In 1989, President George H. W. Bush declared October the National Italian American Heritage month and every succeeding year, the acting president has signed an executive order to continue the tradition. October was selected because Columbus Day occurs during that month.
In 1792, New York’s Columbian Order held the first Columbus Day to commemorate the 300th anniversary of Columbus’ historic landing. For the 400th anniversary in 1892, President Benjamin Harrison issued a proclamation encouraging Americans to celebrate Columbus. The holiday occurred in various cities throughout the United States annually. Thanks to the dedication of the Knights of Columbus, President Franklin Delano Roosevelt declared Columbus Day a national holiday in 1937.
The holiday has been criticized since its inception.
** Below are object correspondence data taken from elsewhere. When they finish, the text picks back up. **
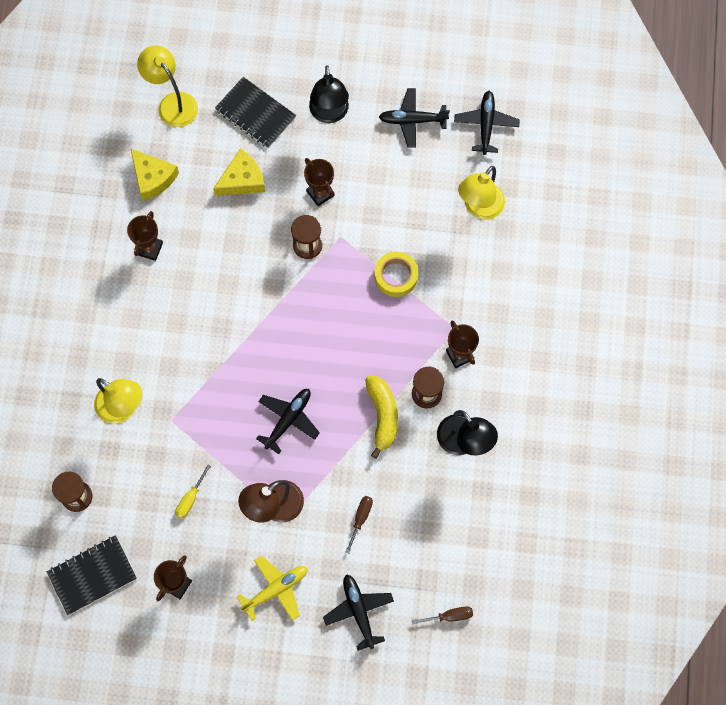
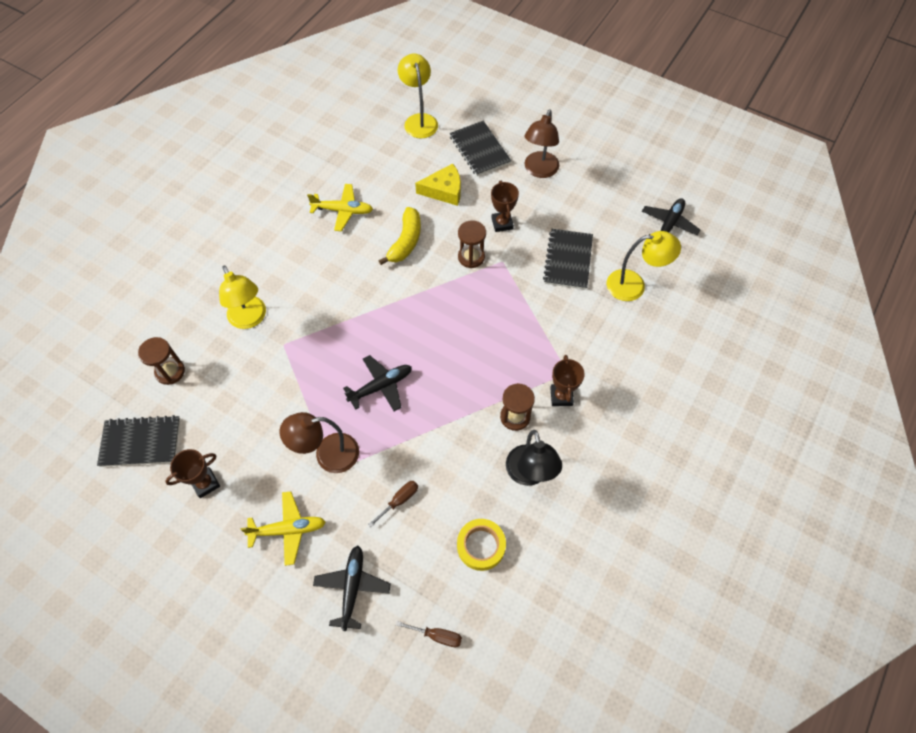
camera: 25 degrees right, 10 degrees down
(149, 248) = (343, 211): brown trophy -> yellow plane
(153, 178) = (375, 164): yellow cheese -> none
(190, 499) = (260, 415): yellow screwdriver -> none
(329, 114) = (539, 170): black lamp -> brown lamp
(382, 416) = (465, 419): yellow banana -> yellow banana (405, 242)
(396, 276) = (535, 309): yellow tape -> yellow tape (481, 546)
(404, 208) = (568, 260): none -> black notebook
(412, 120) = (606, 199): black plane -> none
(479, 208) = (634, 285): yellow lamp -> yellow lamp turned 150 degrees counterclockwise

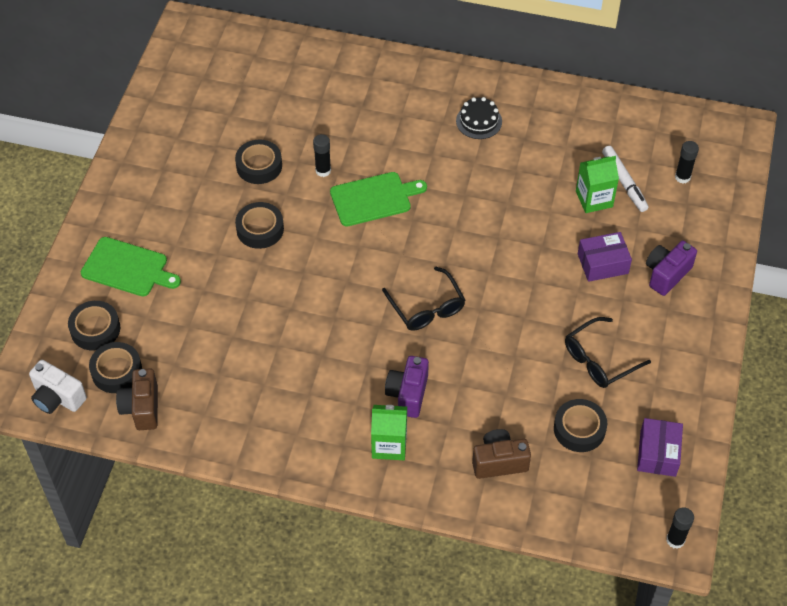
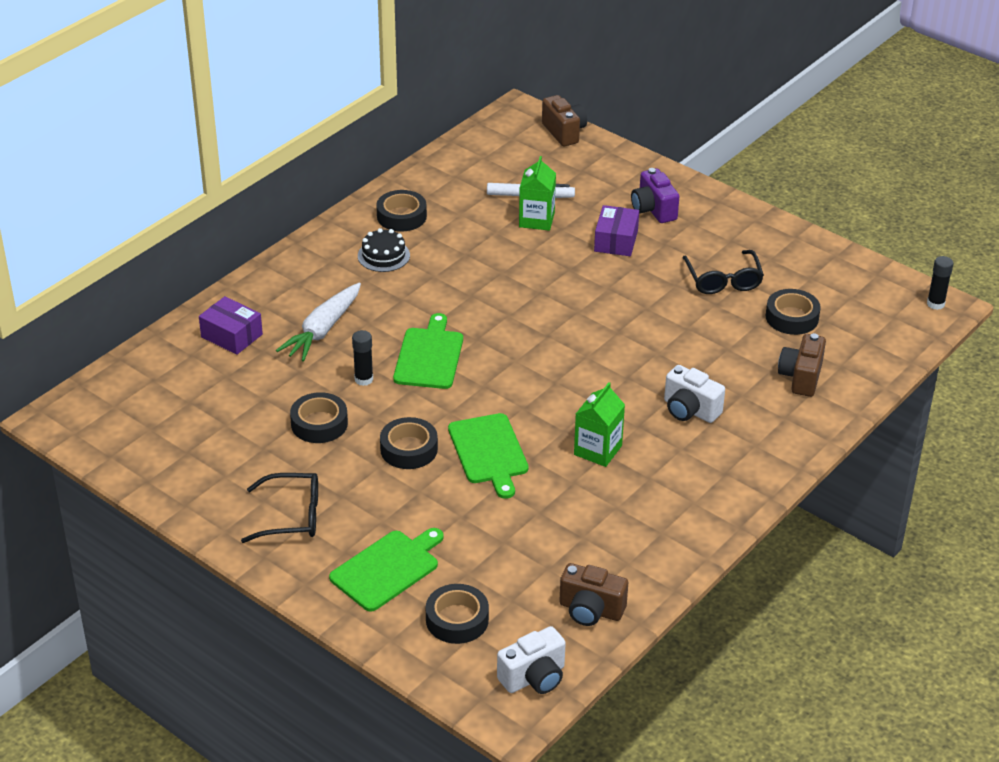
camera: 65 degrees left, 15 degrees down
(116, 371) = (528, 617): black tape -> black tape (401, 216)
(283, 279) = (489, 452): none -> green cutting board
(365, 123) = (323, 330): none -> white carrot
(389, 445) = (742, 441): green carton -> green carton (598, 450)
(408, 394) = (690, 410): purple camera -> white camera
(427, 307) = (593, 364): black glasses -> black glasses (292, 516)
(658, 453) = (842, 282): purple box -> purple box (231, 336)
(682, 177) = (549, 162): black glue stick -> none
(734, 171) = (564, 132): none -> brown camera

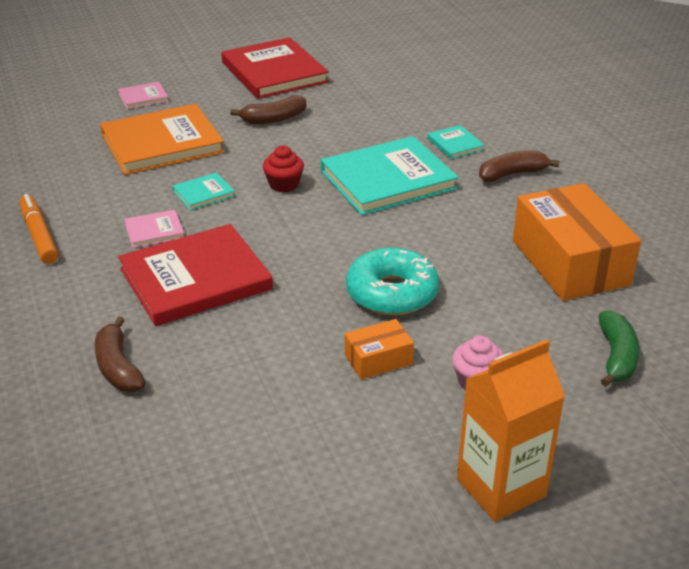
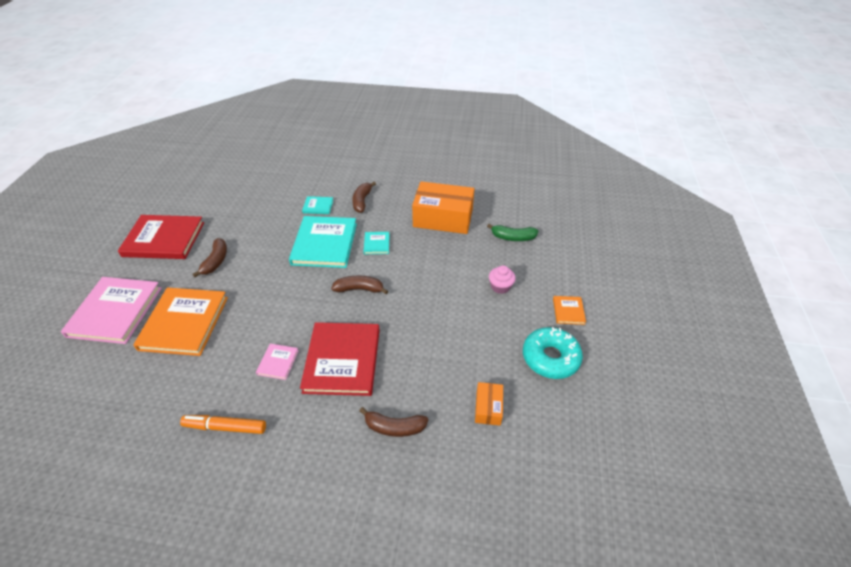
camera: 60 degrees left, 10 degrees up
(143, 97) = (115, 312): pink book -> pink book, size x2.22
(203, 193) = (261, 324): turquoise book -> turquoise book (376, 244)
(284, 184) = (288, 285): red cupcake -> none
(332, 243) = (359, 289): none -> brown banana
(378, 359) = (463, 313): orange box -> orange box (488, 408)
(392, 293) = (418, 286): turquoise donut -> turquoise donut (550, 358)
(501, 488) = (568, 311): orange carton -> orange book
(616, 357) = (513, 237): green banana -> green banana turned 150 degrees clockwise

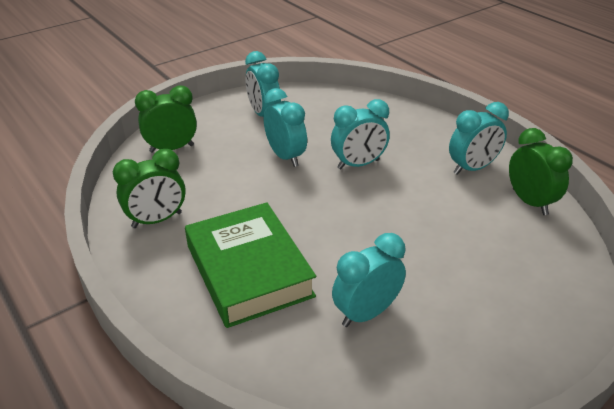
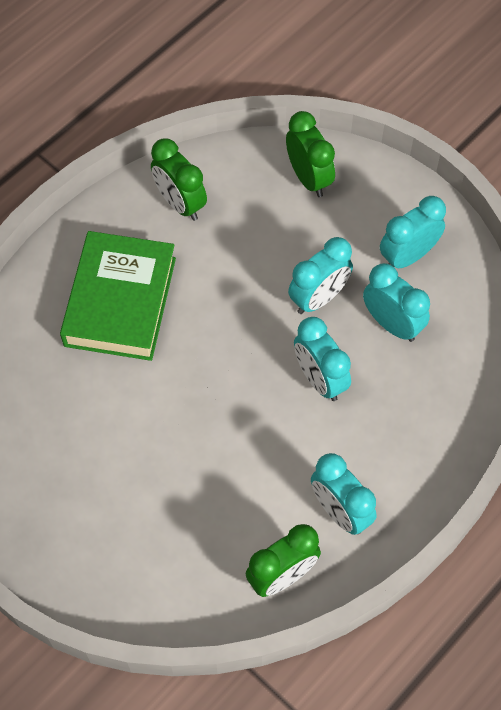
camera: 80 degrees right, 25 degrees up
(249, 270) = (120, 301): green book -> green book turned 45 degrees counterclockwise
(366, 313) = (79, 410): turquoise clock -> turquoise clock (392, 324)

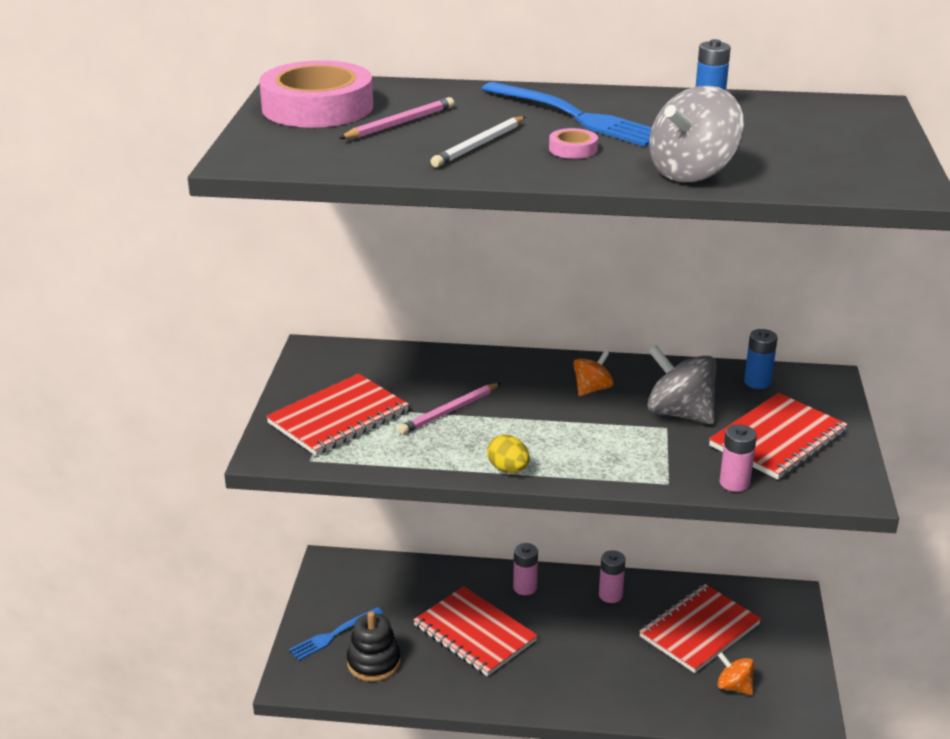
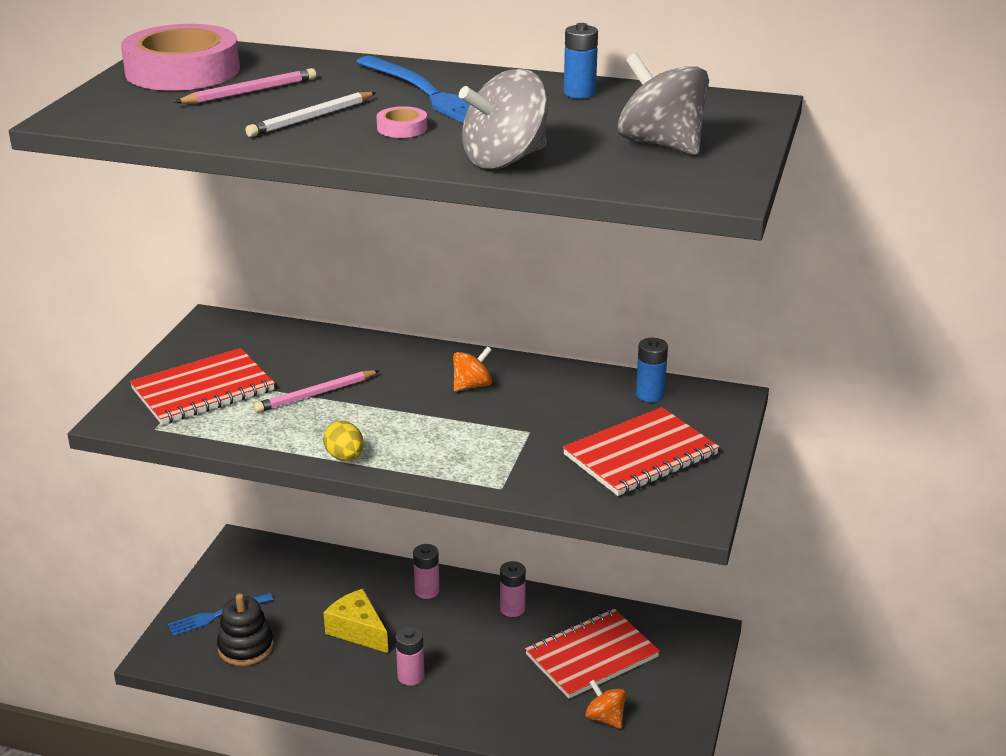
camera: 10 degrees right, 0 degrees up
(474, 633) = (358, 631): red notebook -> yellow cheese
(679, 413) = (550, 418): grey spinning top -> grey spinning top (661, 144)
(734, 483) = (570, 495): pink battery -> pink battery (411, 676)

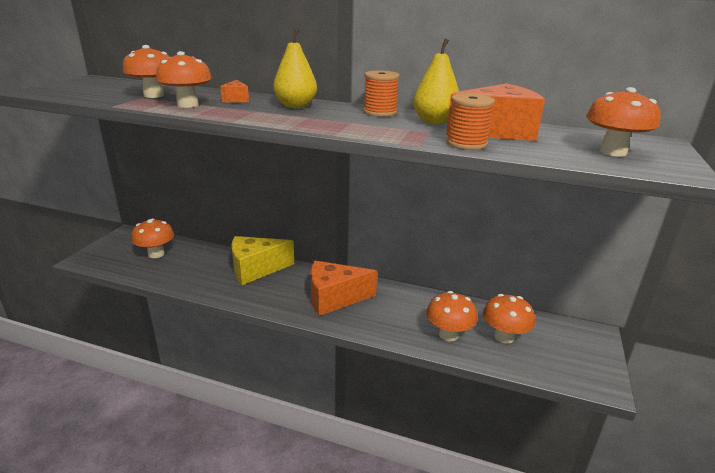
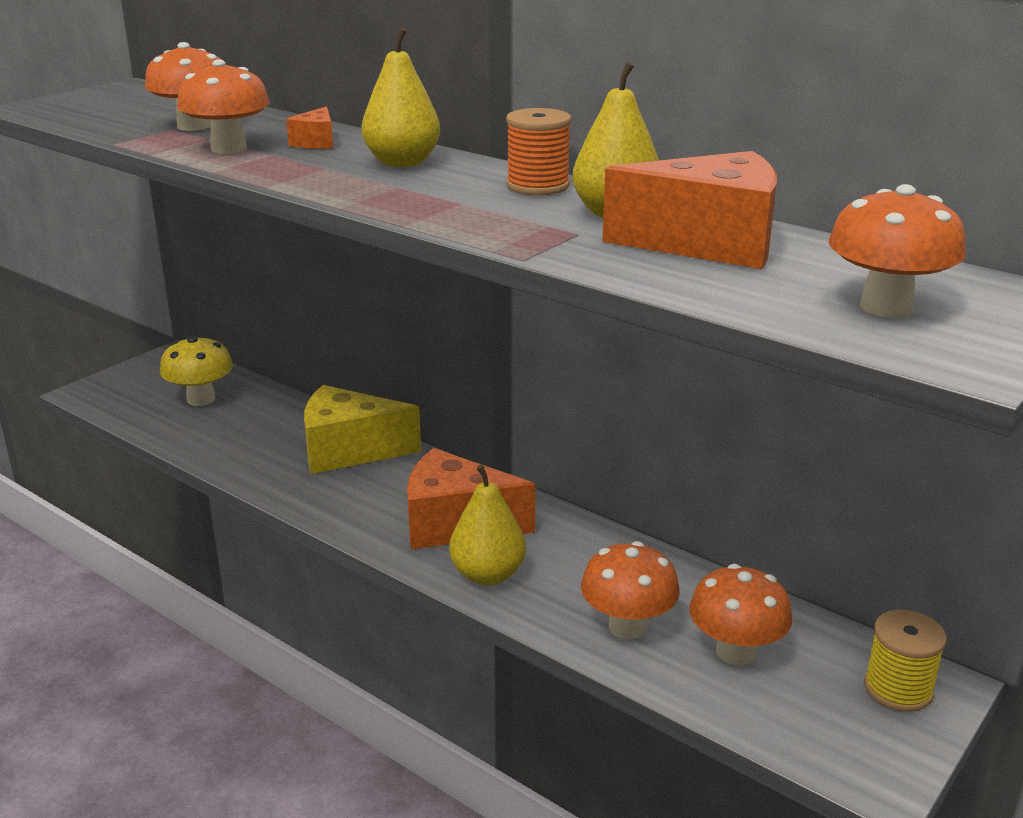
camera: 20 degrees right, 0 degrees up
(156, 254) = (201, 399): orange mushroom -> yellow mushroom
(366, 321) = (487, 574): none -> yellow pear
(466, 143) = (616, 262): orange spool -> none
(581, 339) = (898, 688): none -> yellow spool

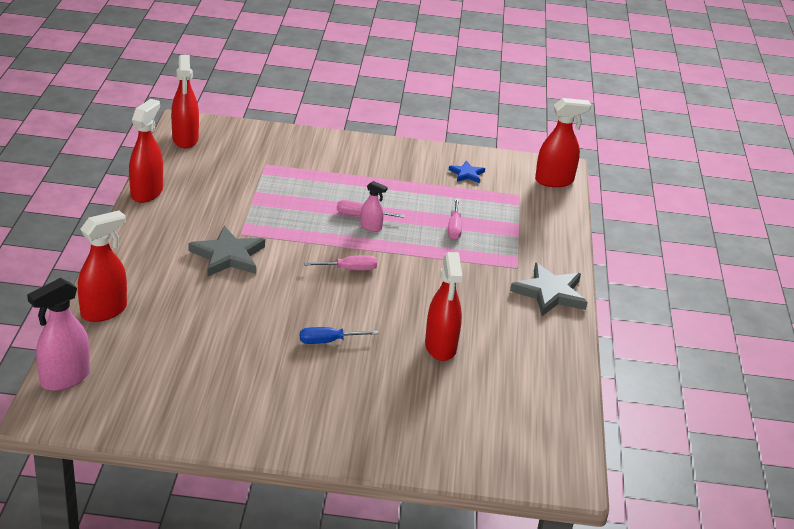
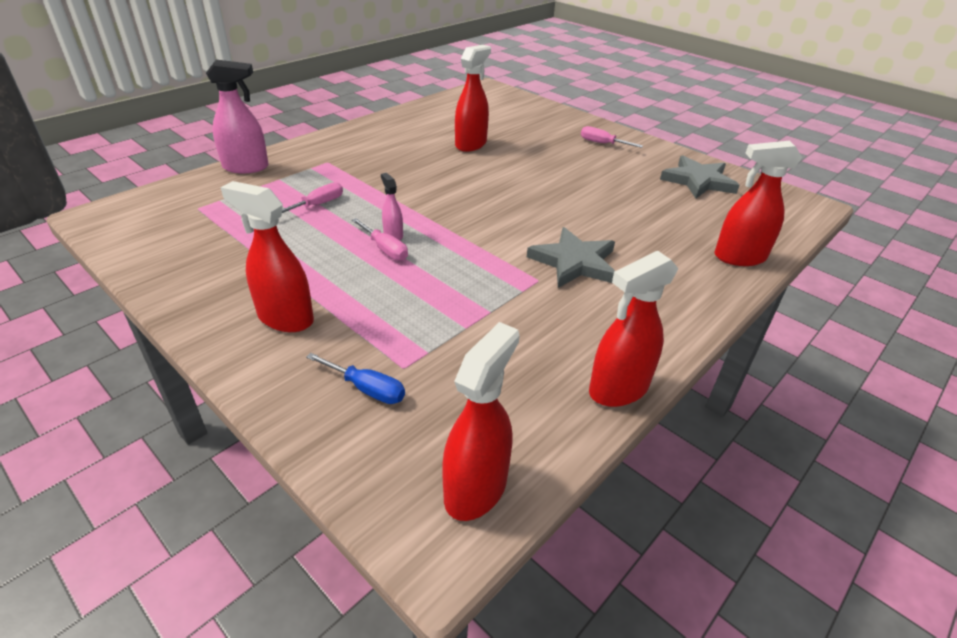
camera: 140 degrees left, 5 degrees up
(65, 378) = (791, 219): pink spray bottle -> pink spray bottle (246, 167)
(328, 341) = (550, 172): blue screwdriver -> blue screwdriver (366, 389)
(349, 269) = (468, 209): pink screwdriver -> pink screwdriver (602, 143)
(467, 174) = (196, 248): blue star -> none
(550, 293) = (338, 142): grey star -> grey star (698, 181)
(554, 181) = (135, 206): red spray bottle -> red spray bottle (285, 318)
In the late 1800s, anti-immigrant groups rejected the holiday for its association with Southern European Catholicism. In recent decades, Native American groups have protested the celebration because it indirectly led to America’s colonization and the decimation of indigenous populations. Today, the holiday continues to be controversial. Christopher Columbus didn’t actually land in North America; he landed in the Bahamas where he enslaved native peoples and imposed barbaric forms of punishment.
To the Italian community, Christopher Columbus is celebrated, not for his actions, but for what he represents. Italians faced discrimination when they arrived in the United States and Columbus Day allowed them to publicly acknowledge and celebrate their heritage. The American Italian Cultural Center looks forward to celebrating National Italian American Heritage month with our amici!